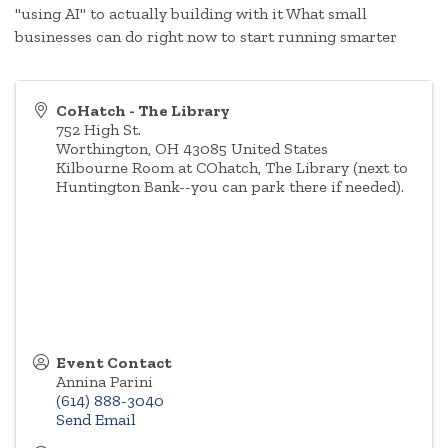
"using AI" to actually building with it What small
businesses can do right now to start running smarter
CoHatch - The Library
752 High St.
Worthington
,
OH
43085
United States
Kilbourne Room at COhatch, The Library (next to
Huntington Bank--you can park there if needed).
Event Contact
Annina Parini
(614) 888-3040
Send Email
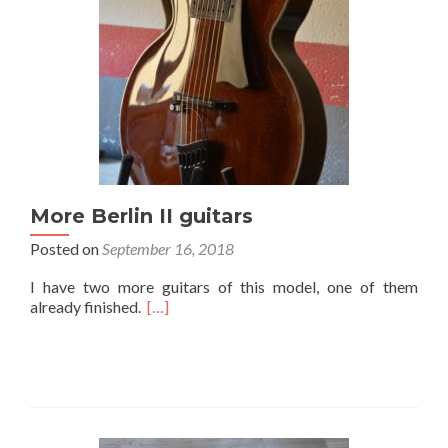
More Berlin II guitars
Posted on
September 16, 2018
I have two more guitars of this model, one of them
already finished.
[…]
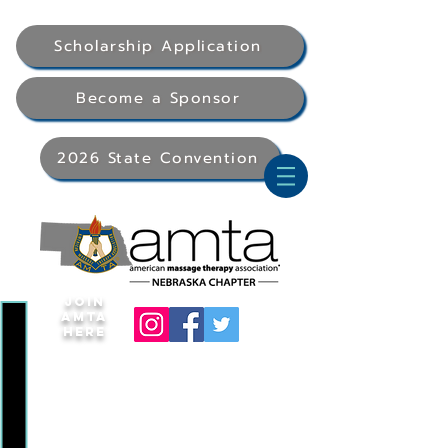
Scholarship Application
Become a Sponsor
2026 State Convention
Join
AMTA
Here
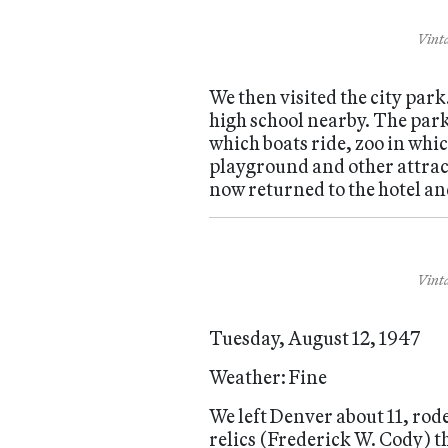
Vinta
We then visited the city park
high school nearby. The park
which boats ride, zoo in whi
playground and other attracti
now returned to the hotel an
Vinta
Tuesday, August 12, 1947
Weather: Fine
We left Denver about 11, rod
relics (Frederick W. Cody) t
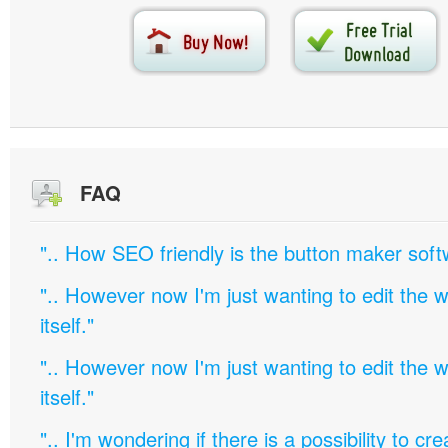
FAQ
".. How SEO friendly is the button maker soft
".. However now I'm just wanting to edit th
itself."
".. However now I'm just wanting to edit th
itself."
".. I'm wondering if there is a possibility to c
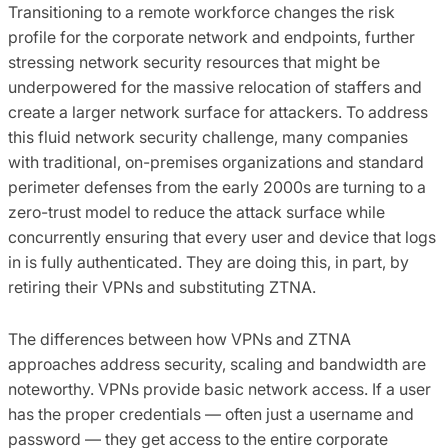
Transitioning to a remote workforce changes the risk
profile for the corporate network and endpoints, further
stressing network security resources that might be
underpowered for the massive relocation of staffers and
create a larger network surface for attackers. To address
this fluid network security challenge, many companies
with traditional, on-premises organizations and standard
perimeter defenses from the early 2000s are turning to a
zero-trust model to reduce the attack surface while
concurrently ensuring that every user and device that logs
in is fully authenticated. They are doing this, in part, by
retiring their VPNs and substituting ZTNA.
The differences between how VPNs and ZTNA
approaches address security, scaling and bandwidth are
noteworthy. VPNs provide basic network access. If a user
has the proper credentials — often just a username and
password — they get access to the entire corporate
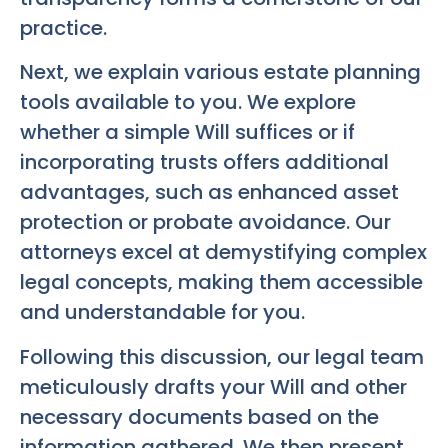
practice.
Next, we explain various estate planning
tools available to you. We explore
whether a simple Will suffices or if
incorporating trusts offers additional
advantages, such as enhanced asset
protection or probate avoidance. Our
attorneys excel at demystifying complex
legal concepts, making them accessible
and understandable for you.
Following this discussion, our legal team
meticulously drafts your Will and other
necessary documents based on the
information gathered. We then present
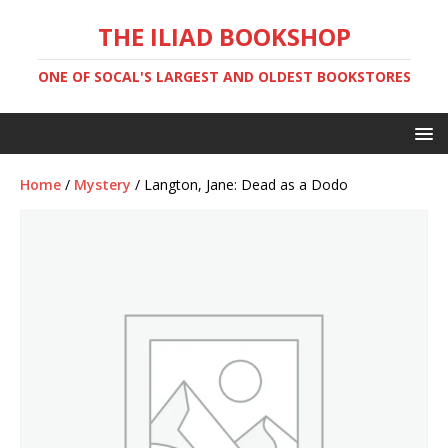
THE ILIAD BOOKSHOP
ONE OF SOCAL'S LARGEST AND OLDEST BOOKSTORES
Home
/
Mystery
/ Langton, Jane: Dead as a Dodo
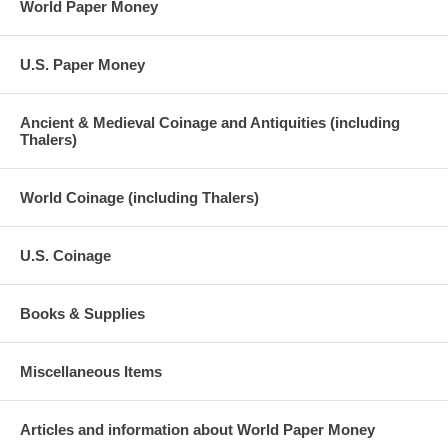
World Paper Money
U.S. Paper Money
Ancient & Medieval Coinage and Antiquities (including
Thalers)
World Coinage (including Thalers)
U.S. Coinage
Books & Supplies
Miscellaneous Items
Articles and information about World Paper Money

────────────────────

BRIEF:
Filter the records down to the lines that contain the string "them", and copy those lines.

OUTPUT:
I have two more guitars of this model, one of them
legal concepts, making them accessible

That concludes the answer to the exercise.